You need to optimize for people using accessibility tools, but also for the people looking at the site...
That's a programmed behavior of the screen reader and a limitation of the contextual awareness of the search engine. Apparently this has been an issue in the wild since at least 2001 so I don't know what to tell you.
I'm sorry, should we design websites around SEO, or should search engines just use context properly?
Search engines and websites are going to be subsumed by LLMs, so it's not like this argument matters anymore.
The general consensus is that the dislike of AI is so strong, that a large chunk of the population will disregard something if they even think it is generated by AI. Also, the LLMs need a continuous feed of new, original material to ingest or they'll be all thumbs.
While the long-running trend of SEO stuffing from low-value content farms has polluted search results for years now, Google didn't really care about fixing that problem because there's a perverse incentive to generate more ad revenue by making the first page results usesless. Who cares about doing the right thing? Daddy's got to get his quarterly numbers up. I should also note that those content farms were also early adopters of genAI as we know it today.
Infinite growth isn't a thing. Every cancer eventually kills its host.
I strongly dislike "click here" links because when I'm looking for a link, I want to read only the link-formatted words on a page to find the link I'm interested in. "Download Amaya" would be a great link. Just "Amaya" (unless leading to a page with information about Amaya, I suppose) or "click here" are not.
Scannability is one of the reasons my formula is to link a complete descriptive phrase, like “Read more about hrefs,” or “take a survey on meeting times.” Links can be long, and probably doesn’t hurt SEO.
I often want a second source to first check if that is trustworthy: copy paste amaya while having to not accidentally click it is annoying, since often linebreaks and multiword names or company+product splits occur. Selecting and reading text should be easy. Navigating HTML should be wanted, not accidental.
Therefore, the ``click here'' works best for me.
PS
- "_Get Amaya_" should start a file transfer.
- "Get _amaya_ over there!"
Ideally browsers would have a shortcut to enter a text selection mode - this would also fix the annoyance of sites disabling text selection on certain elements.
The Newpipe app on Android has such a mode for Youtube descriptions.

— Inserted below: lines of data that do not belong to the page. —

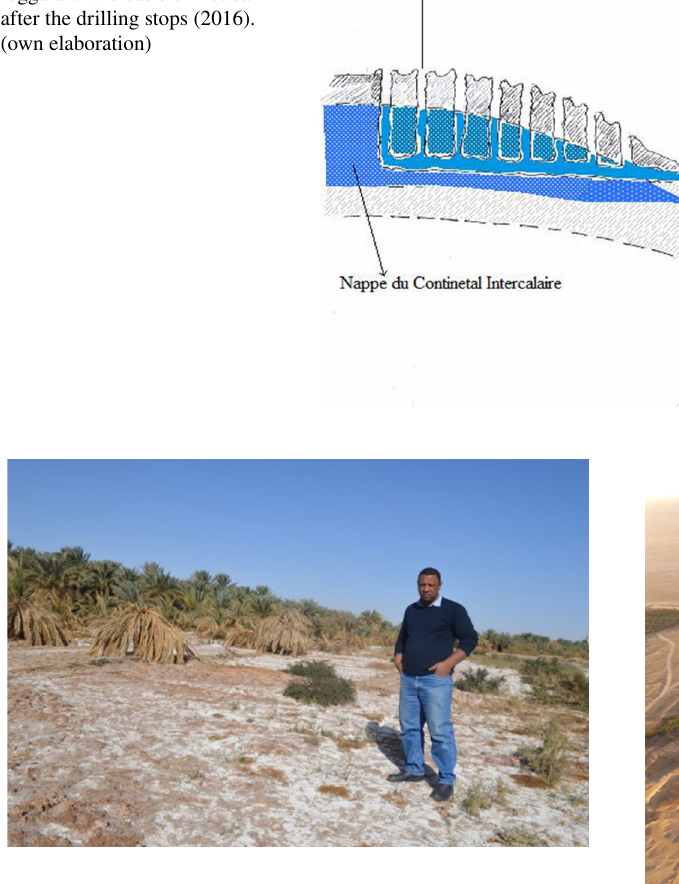
Fig. 10 Probable schema of a foggara of the oasis of Bouda after the drilling stops (2016).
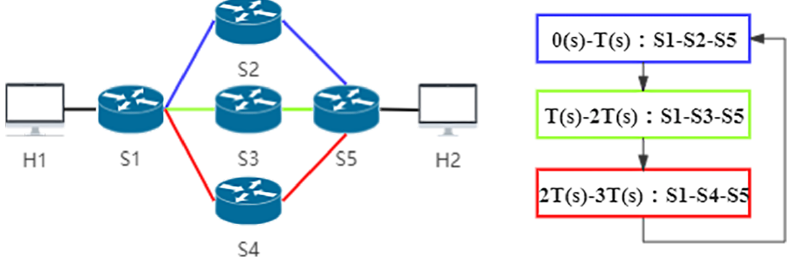
Fig. 4 The process of dynamically changing forwarding path rules.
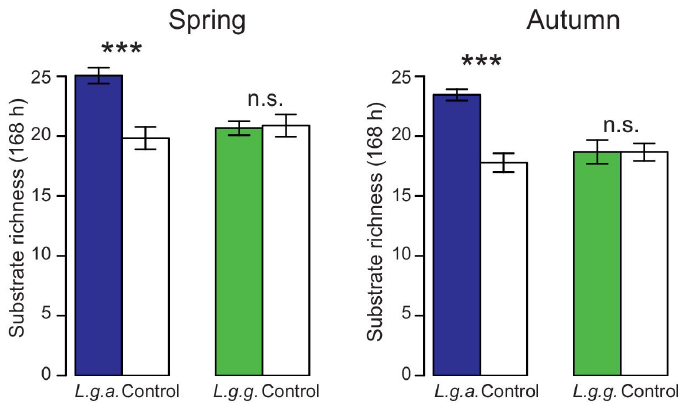
Figure 11. Substrate richness (168 h) in Lamium galeobdolon subsp. argentatum plots, Lamium galeobdolon subsp. galeobdolon plots and corresponding control plots in both spring and autumn. Mean values ± s.e. are shown, n = 18. Di ff erences were tested using paired t -tests; *** p < 0.001, n.s. not signi fi cant).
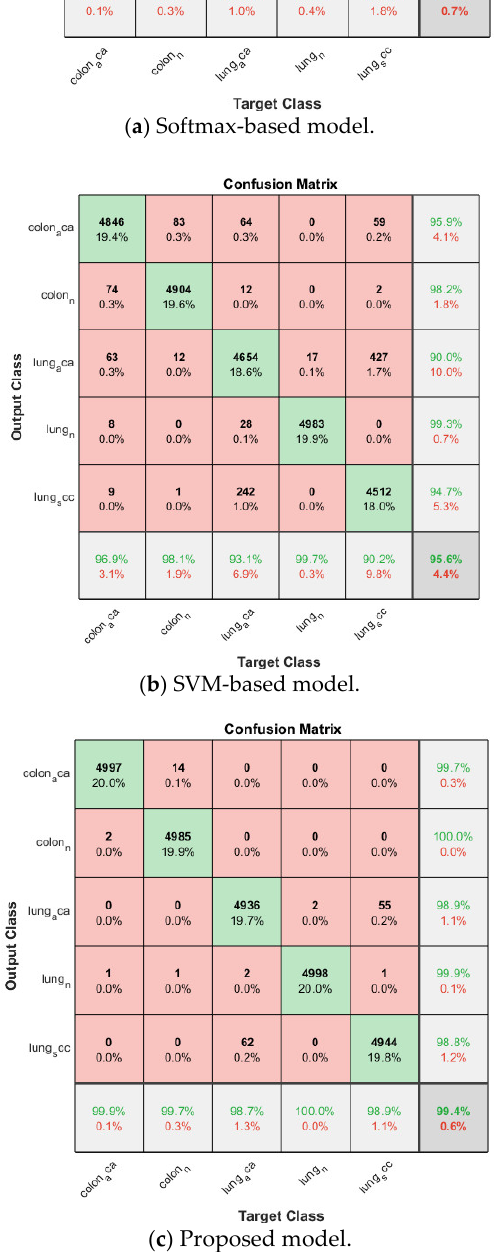
Figure 10. Confusion matrix on lung and colon cancer dataset. Table 2. Cross-validation accuracy of the three transfer learning models on colon and lung cancer dataset.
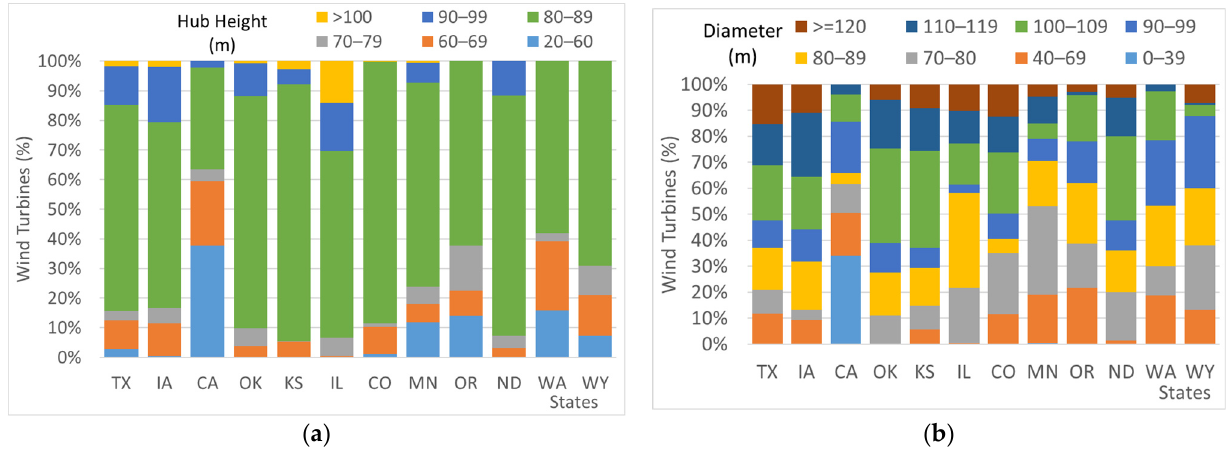
Figure 6. Assessment of ( a ) hub height of wind turbines by state and ( b ) diameter of wind turbines by state.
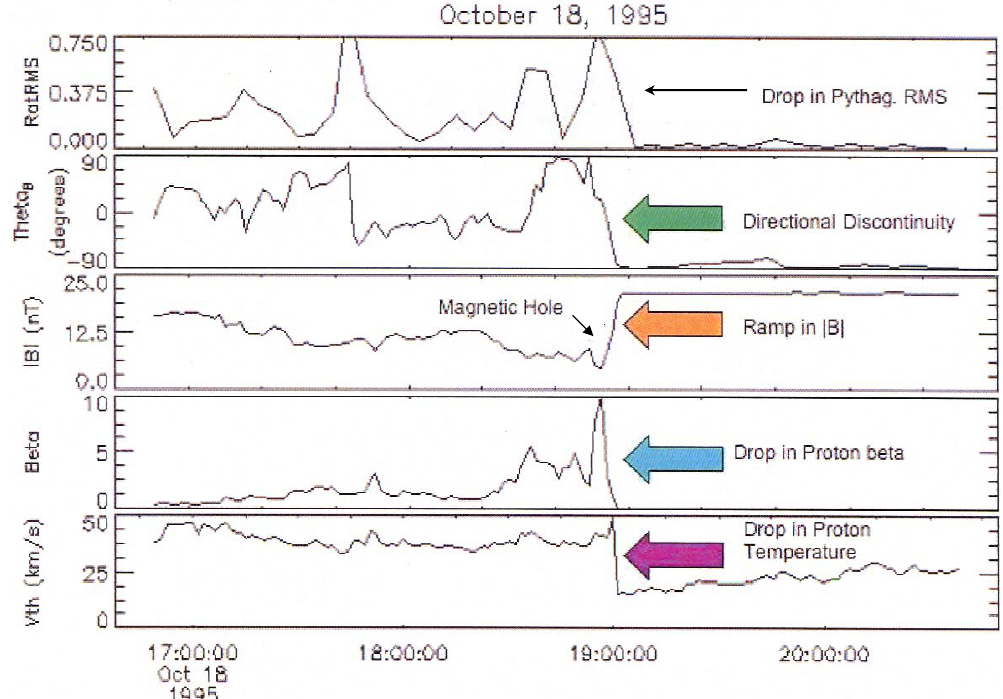
Fig. 1. An example of the profile of a front boundary crossing of a MC, that of 18 October 1995, at approximately hour 19, as seen in WIND field and plasma data. The indicators of the boundary are shown by the color-coded arrows, along with their literal denotations. The quantities plotted are B-RMS (thin black arrow), theta B (heavy green arrow), magnetic field magnitude, | B | (heavy orange), proton plasma beta (heavy light blue), and V Th (heavy purple); a magnetic hole, sometimes occurring at a MC’s front boundary, is indicated by a thin black vertical arrow. Only four of these six quantities (those with heavy colored arrows) will be incorporated into the boundary identification scheme as described in the text, but all six were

> Ideally browsers would have a shortcut to enter a text selection mode
They do - Firefox has the option "Search for text when you start typing". I have it enabled for decades.
> > Get _Amaya_!
> That suggests a link to the Amaya website, not a download page. That's not effective for a download.
In all their examples, the link is to the homepage of the Amaya website, not some download page (never mind the actual download).
It seems their message is watered down quite a bit by conflating the issue around "click here", which as other comments have said is an accessibility issue, with whether the text accurately reflects the target.
I like "_To download W3C's editor/browser Amaya, click here_."
The early web was full of these links. Over time more actions became buttons with direct labels. This replaced clearly bad link patterns like:
- To cancel this purchase [click here].
- To complete this purchase [click here].
I mostly agree. One terminological difficulty is that, depending on the website, most users don’t “click” anymore, but “tap”, so something like “see here” could be more universal.
Yea, the examples are wrong, and I'd interpret them the same way.
The principle is something I agree with and try to abide by, though.